Eventually we settled on BeamNG.drive.
Just doing the basics of driving with/without traffic, seeing how much damage a car can take and then hitting the “explode button” for fun is all one needs.
BeamNG.drive almost isn’t even a game. It’s more of a physics sandbox, allowing you to see what happens when extremely stoppable forces meet highly movable objects. It also plays nice with Automation, letting you drive and crash-test your own custom-designed cars.
Submitted by: FutureDoc
Mario Kart
I can’t believe Mario Kart hasn’t been mentioned yet. Obviously, it’s heavily stylized and features few real-world inspired cars, but it’s a game series that’s had a pretty large influence on the racing genre as a whole. Not only that, but it can be both a game that’s fairly easy to pick up and play casually, as well as one that can be taken on competitively. Lots of titles have tried to copy its formula and gameplay with very few succeeding.

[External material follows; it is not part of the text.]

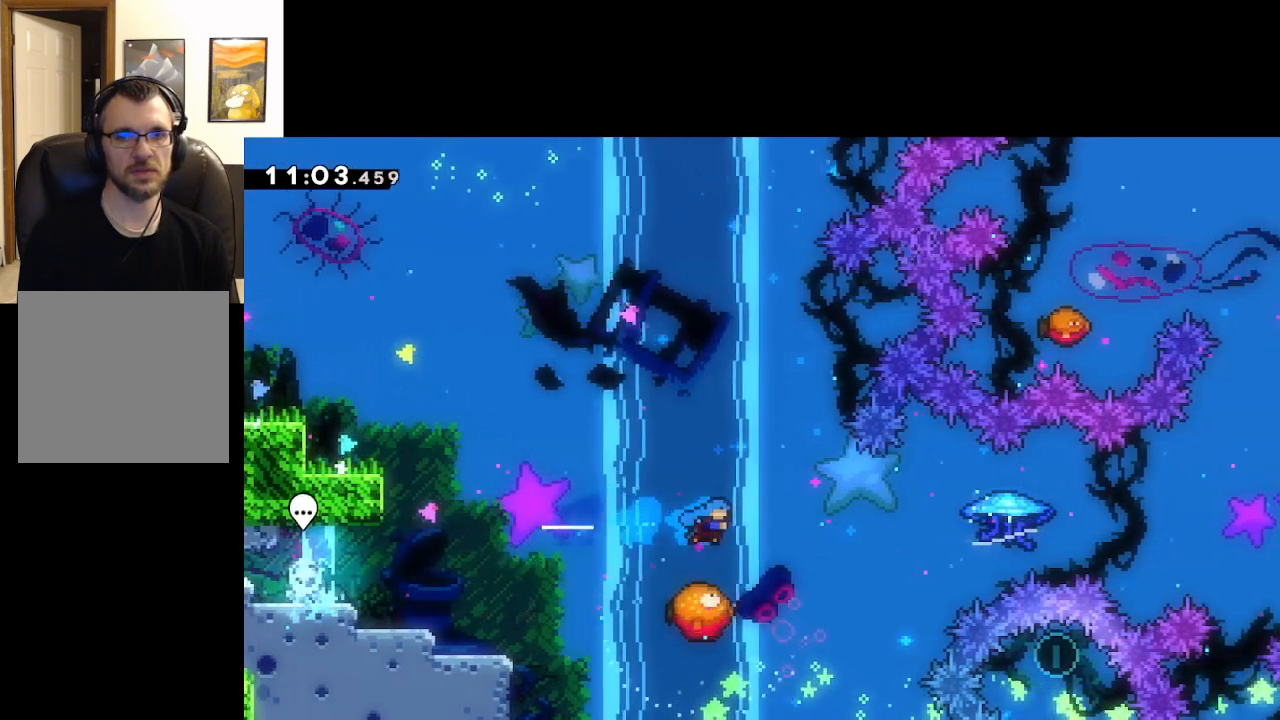
{"buttons": ["A", "L2"], "left_stick": "right", "right_stick": "center", "events": [[67, "X", "up"], [150, "left_stick", "center"], [317, "left_stick", "right"], [483, "L2", "down"]]}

People act like Mario Kart’s lack of real-world cars makes it “not a real racing game.” I’ll posit another point of view: You race in it, therefore it is a racing game. In fact, independent studies (me, et al.) have shown that taking a traditional racing line can in fact win you a Mario Kart race — as long as you can avoid getting blue-shelled.
Submitted by: Fluffy6079
Initial D Arcade
Initial D Arcade at Odaiba, Tokyo, Japan
You may notice, dear reader, that this is the only entry on the list not to be represented by in-game footage. That’s because the idea of using actual cars (or, probably more likely, full-scale models) is the coolest thing I have ever seen in my life. I have an Initial D keychain. My license plate is an Initial D reference. If I hadn’t asked this question today, would you all have hidden this arcade from me forever? As soon as air travel is safe again, I’m buying a plane ticket.
Submitted by: SennaMP4
Euro Truck Simulator & American Truck Simulator
If we’re going by pure playtime, then I guess mine would be Euro Truck Simulator 2 and American Truck Simulator. I’ve got hundreds of hours combined in those two.

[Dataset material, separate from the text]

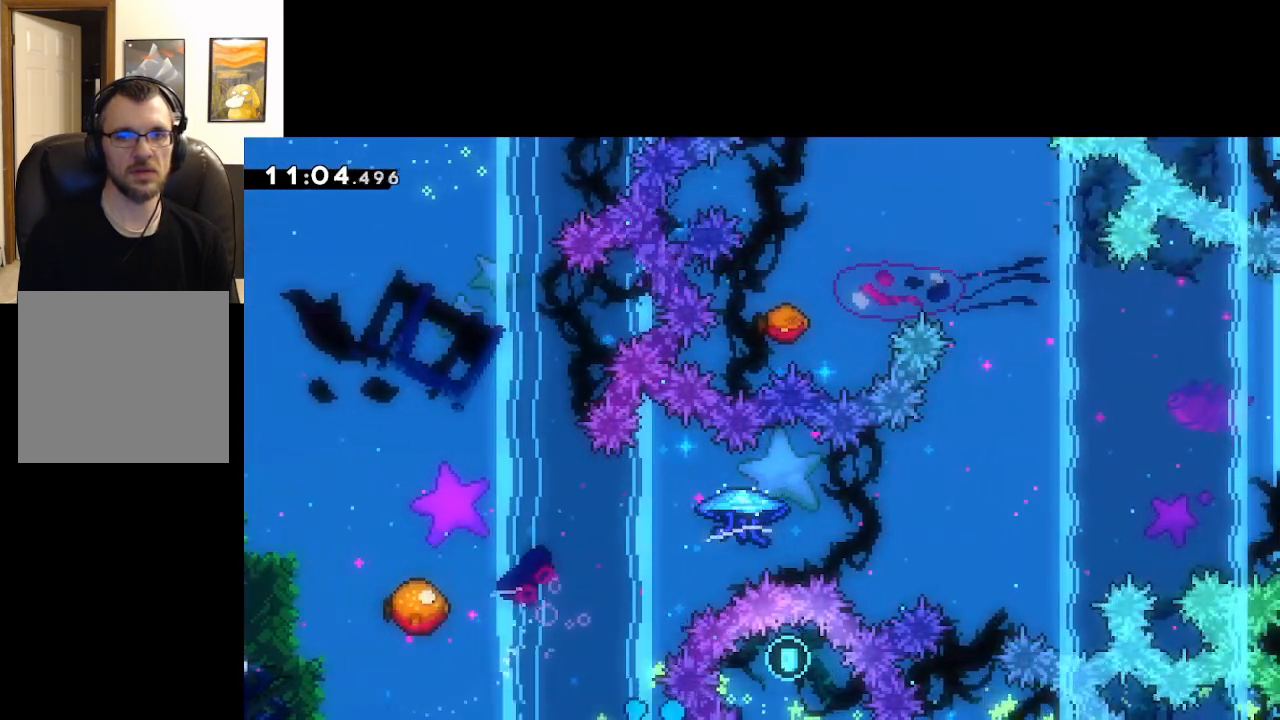
{"buttons": ["A"], "left_stick": "center", "right_stick": "center", "events": [[50, "A", "up"], [50, "X", "up"], [167, "A", "down"], [217, "L2", "up"], [300, "A", "up"], [300, "left_stick", "center"], [333, "A", "down"], [433, "A", "up"], [483, "A", "down"]]}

Certainly there are truckers who spend long hours away from their families, sleeping in the only marginally-comfortable cabs of their trucks for days and weeks on end, driving thousands of miles a year to scratch out a living for their families and pay off the crushing debt they’ve incurred just for the privilege of doing so, and they’d be shocked to learn that some people actually ENJOY playing a game (sorry, “simulator”) of this activity. Most probably couldn’t understand the appeal.
I couldn’t explain that appeal to them, because I don’t rightly understand it myself, but dang it if there isn’t something strangely engrossing, cathartic, and soothing about hauling virtual freight across the EU and (so far only western) US in ETS2 and ATS.
On the other end of the spectrum from getting tossed around in a full-scale car, there’s Euro Truck Simulator. While the series has both American and European entries, the EU option always seems to be the more popular of the two. Maybe it’s because, when you’re sitting in the cab of a tractor trailer for hours on end, you want scenery that doesn’t match what you see out your window on your daily commute. Or maybe European cabover trucks are just cooler.
Submitted by: ReverendTed
Tokyo Xtreme Racer
It’s a tossup between Tokyo Xtreme Racer Zero and Tokyo Xtreme Racer 3 for the PS2. 3 takes more strategy and is tougher to beat, but Zero is great for a lot of mindless fun- just tune the cars up to ridiculous horsepower and go really fast.
As a middle-aged guy with lots of responsibilities and too many hobbies I just can’t commit lots of time to gaming. I really love the old stuff because you can get the full experience with only sinking a few hours into it.
Mindless, high-horsepower fun is the platonic ideal of a racing game. I don’t want to work my way up through various racing circuits, I want to build as-exact-as-possible replicas of the cars from Formula Drift, Initial D, and Wangan Midnight. Any game that lets me do that is a winner in my book.